**Set problem**: Copy every line of the listing below without altering a single character.

**Data excerpts**:

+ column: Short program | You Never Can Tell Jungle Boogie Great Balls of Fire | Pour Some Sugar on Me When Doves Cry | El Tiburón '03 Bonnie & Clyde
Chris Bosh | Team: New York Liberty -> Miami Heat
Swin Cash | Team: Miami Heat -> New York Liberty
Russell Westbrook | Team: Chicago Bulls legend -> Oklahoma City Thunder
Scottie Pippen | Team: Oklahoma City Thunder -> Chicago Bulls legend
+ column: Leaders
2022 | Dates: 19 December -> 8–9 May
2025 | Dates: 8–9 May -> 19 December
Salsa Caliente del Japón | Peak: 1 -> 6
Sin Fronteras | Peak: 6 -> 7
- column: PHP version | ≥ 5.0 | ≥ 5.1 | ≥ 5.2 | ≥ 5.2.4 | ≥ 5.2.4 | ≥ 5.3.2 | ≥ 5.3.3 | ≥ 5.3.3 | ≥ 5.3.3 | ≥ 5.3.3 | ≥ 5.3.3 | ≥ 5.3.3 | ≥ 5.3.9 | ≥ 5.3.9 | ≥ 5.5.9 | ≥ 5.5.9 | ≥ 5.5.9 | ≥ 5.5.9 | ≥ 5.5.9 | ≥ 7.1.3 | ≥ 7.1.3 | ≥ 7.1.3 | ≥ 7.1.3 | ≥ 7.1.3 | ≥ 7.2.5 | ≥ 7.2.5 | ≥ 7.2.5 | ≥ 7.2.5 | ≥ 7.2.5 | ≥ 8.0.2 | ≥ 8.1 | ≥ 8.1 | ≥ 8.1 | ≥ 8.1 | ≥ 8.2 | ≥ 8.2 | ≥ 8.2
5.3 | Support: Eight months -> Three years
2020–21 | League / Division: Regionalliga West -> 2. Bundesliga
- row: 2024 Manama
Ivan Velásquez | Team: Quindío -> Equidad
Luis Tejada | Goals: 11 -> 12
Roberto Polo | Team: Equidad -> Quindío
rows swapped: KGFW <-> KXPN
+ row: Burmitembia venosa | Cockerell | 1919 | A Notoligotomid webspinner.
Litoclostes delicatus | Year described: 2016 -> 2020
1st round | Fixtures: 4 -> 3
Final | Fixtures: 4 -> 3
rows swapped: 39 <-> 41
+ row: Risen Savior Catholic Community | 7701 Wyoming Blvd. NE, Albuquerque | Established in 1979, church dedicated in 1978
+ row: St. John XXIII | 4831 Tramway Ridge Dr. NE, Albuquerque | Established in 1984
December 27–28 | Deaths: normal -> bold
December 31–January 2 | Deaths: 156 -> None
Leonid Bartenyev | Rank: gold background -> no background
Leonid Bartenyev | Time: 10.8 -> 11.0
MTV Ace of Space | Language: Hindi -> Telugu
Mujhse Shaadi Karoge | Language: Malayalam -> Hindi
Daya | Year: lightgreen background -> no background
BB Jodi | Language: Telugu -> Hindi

**Task response**:
+ column: Short program | You Never Can Tell Jungle Boogie Great Balls of Fire | Pour Some Sugar on Me When Doves Cry | El Tiburón '03 Bonnie & Clyde
Chris Bosh | Team: New York Liberty -> Miami Heat
Swin Cash | Team: Miami Heat -> New York Liberty
Russell Westbrook | Team: Chicago Bulls legend -> Oklahoma City Thunder
Scottie Pippen | Team: Oklahoma City Thunder -> Chicago Bulls legend
+ column: Leaders
2022 | Dates: 19 December -> 8–9 May
2025 | Dates: 8–9 May -> 19 December
Salsa Caliente del Japón | Peak: 1 -> 6
Sin Fronteras | Peak: 6 -> 7
- column: PHP version | ≥ 5.0 | ≥ 5.1 | ≥ 5.2 | ≥ 5.2.4 | ≥ 5.2.4 | ≥ 5.3.2 | ≥ 5.3.3 | ≥ 5.3.3 | ≥ 5.3.3 | ≥ 5.3.3 | ≥ 5.3.3 | ≥ 5.3.3 | ≥ 5.3.9 | ≥ 5.3.9 | ≥ 5.5.9 | ≥ 5.5.9 | ≥ 5.5.9 | ≥ 5.5.9 | ≥ 5.5.9 | ≥ 7.1.3 | ≥ 7.1.3 | ≥ 7.1.3 | ≥ 7.1.3 | ≥ 7.1.3 | ≥ 7.2.5 | ≥ 7.2.5 | ≥ 7.2.5 | ≥ 7.2.5 | ≥ 7.2.5 | ≥ 8.0.2 | ≥ 8.1 | ≥ 8.1 | ≥ 8.1 | ≥ 8.1 | ≥ 8.2 | ≥ 8.2 | ≥ 8.2
5.3 | Support: Eight months -> Three years
2020–21 | League / Division: Regionalliga West -> 2. Bundesliga
- row: 2024 Manama
Ivan Velásquez | Team: Quindío -> Equidad
Luis Tejada | Goals: 11 -> 12
Roberto Polo | Team: Equidad -> Quindío
rows swapped: KGFW <-> KXPN
+ row: Burmitembia venosa | Cockerell | 1919 | A Notoligotomid webspinner.
Litoclostes delicatus | Year described: 2016 -> 2020
1st round | Fixtures: 4 -> 3
Final | Fixtures: 4 -> 3
rows swapped: 39 <-> 41
+ row: Risen Savior Catholic Community | 7701 Wyoming Blvd. NE, Albuquerque | Established in 1979, church dedicated in 1978
+ row: St. John XXIII | 4831 Tramway Ridge Dr. NE, Albuquerque | Established in 1984
December 27–28 | Deaths: normal -> bold
December 31–January 2 | Deaths: 156 -> None
Leonid Bartenyev | Rank: gold background -> no background
Leonid Bartenyev | Time: 10.8 -> 11.0
MTV Ace of Space | Language: Hindi -> Telugu
Mujhse Shaadi Karoge | Language: Malayalam -> Hindi
Daya | Year: lightgreen background -> no background
BB Jodi | Language: Telugu -> Hindi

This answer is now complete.